__PROVIDED TEXT__.
══════════════════════════════
Last week, the Ninth Circuit Court of Appeals handed down its decision in Multi Time Machine, Inc. v. Amazon.com, Inc.. Although the case doesn’t deal with time travel like the name might suggest (so disappointing!), the Court’s decision on whether the behemoth online retailer’s search results could have violated the watch manufacturer’s trademark certainly is interesting. In a two to one decision, the panel of three judges decided that Amazon might have violated Multi Time Machine’s (“MTM”) trademark by displaying competitors’ watches when online customers searched for a particular MTM model.
So how is this interesting? Let’s paint this case in the terms used by Judge Silverman in his dissent against the other two judges—If a patron walks into a restaurant and orders a “coke” and the waiter responds, “We carry Pepsi,” has the restaurant infringed on Coca Cola’s trademark? The majority’s decision suggests that the restaurant might have infringed, but that it is a question for a jury. Similar to the restaurant’s actions, Amazon, who is unable to carry MTM watches, displays the similar products of MTM’s competitors when the customer searched for MTM watches.
══════════════════════════════
__DATA EXTRACTS__.
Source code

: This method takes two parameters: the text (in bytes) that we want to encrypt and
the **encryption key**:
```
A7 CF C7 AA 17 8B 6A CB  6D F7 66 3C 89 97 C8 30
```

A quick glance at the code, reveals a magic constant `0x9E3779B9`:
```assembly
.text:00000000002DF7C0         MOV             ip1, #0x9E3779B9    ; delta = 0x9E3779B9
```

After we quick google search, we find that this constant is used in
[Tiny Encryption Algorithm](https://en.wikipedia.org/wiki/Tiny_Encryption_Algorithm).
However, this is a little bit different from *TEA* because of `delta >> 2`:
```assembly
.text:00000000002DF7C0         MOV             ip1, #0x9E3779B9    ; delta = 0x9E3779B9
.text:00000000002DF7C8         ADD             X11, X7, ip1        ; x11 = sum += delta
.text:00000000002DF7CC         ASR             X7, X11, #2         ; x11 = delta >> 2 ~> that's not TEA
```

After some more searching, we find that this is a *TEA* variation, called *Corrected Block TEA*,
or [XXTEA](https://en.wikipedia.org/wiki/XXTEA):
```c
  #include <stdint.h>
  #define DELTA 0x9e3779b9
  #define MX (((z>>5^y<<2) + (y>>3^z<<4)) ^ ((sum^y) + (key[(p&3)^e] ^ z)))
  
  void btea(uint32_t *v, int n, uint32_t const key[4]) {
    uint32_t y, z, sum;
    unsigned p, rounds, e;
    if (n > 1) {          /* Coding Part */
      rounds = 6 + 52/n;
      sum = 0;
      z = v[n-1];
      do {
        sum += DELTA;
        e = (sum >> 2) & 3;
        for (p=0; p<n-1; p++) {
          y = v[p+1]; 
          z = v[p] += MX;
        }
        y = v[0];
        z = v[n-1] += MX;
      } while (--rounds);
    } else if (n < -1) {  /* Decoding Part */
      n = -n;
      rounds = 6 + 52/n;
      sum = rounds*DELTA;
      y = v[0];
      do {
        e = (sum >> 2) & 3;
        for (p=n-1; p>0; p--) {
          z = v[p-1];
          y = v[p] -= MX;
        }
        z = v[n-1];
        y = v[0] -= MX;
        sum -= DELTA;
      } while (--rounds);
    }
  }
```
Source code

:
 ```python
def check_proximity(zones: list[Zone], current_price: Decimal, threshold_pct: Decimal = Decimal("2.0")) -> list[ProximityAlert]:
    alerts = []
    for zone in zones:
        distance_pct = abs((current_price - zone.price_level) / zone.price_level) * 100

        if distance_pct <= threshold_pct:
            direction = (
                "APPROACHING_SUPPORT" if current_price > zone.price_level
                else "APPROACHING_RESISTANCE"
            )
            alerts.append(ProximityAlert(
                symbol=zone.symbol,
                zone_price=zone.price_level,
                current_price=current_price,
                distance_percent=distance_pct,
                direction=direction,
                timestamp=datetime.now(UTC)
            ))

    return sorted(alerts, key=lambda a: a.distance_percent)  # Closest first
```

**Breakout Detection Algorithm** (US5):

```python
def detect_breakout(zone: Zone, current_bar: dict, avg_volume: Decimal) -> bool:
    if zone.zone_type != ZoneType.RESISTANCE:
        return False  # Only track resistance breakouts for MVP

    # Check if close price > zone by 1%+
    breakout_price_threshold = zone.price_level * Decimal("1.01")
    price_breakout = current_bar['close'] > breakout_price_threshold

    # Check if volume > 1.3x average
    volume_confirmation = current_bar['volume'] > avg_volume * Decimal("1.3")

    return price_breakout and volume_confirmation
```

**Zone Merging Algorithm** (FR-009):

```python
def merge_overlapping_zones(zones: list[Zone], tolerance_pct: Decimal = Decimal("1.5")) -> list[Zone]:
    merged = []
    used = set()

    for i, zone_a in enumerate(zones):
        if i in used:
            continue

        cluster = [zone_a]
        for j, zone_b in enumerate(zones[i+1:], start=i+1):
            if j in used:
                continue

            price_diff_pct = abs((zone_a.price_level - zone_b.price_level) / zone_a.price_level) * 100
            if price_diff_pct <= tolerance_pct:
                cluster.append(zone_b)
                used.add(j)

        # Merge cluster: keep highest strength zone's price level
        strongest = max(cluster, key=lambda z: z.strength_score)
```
══════════════════════════════
__TASK 1__. From the text on Multi Time Machine v. Amazon, write out the passage starting with "So how is this" and going on through "for MTM watches.".
__TASK 2__.
Answer these questions from the text on Multi Time Machine v. Amazon:
(a) By what vote did the panel of three judges reach its decision?
(b) Which judge wrote the dissent?
(c) What does Amazon display when a customer searches for MTM watches?

__TASK RESULT 1__.
So how is this interesting? Let’s paint this case in the terms used by Judge Silverman in his dissent against the other two judges—If a patron walks into a restaurant and orders a “coke” and the waiter responds, “We carry Pepsi,” has the restaurant infringed on Coca Cola’s trademark? The majority’s decision suggests that the restaurant might have infringed, but that it is a question for a jury. Similar to the restaurant’s actions, Amazon, who is unable to carry MTM watches, displays the similar products of MTM’s competitors when the customer searched for MTM watches.

__TASK RESULT 2__.
(a) Two to one.
(b) Judge Silverman.
(c) The similar products of MTM's competitors.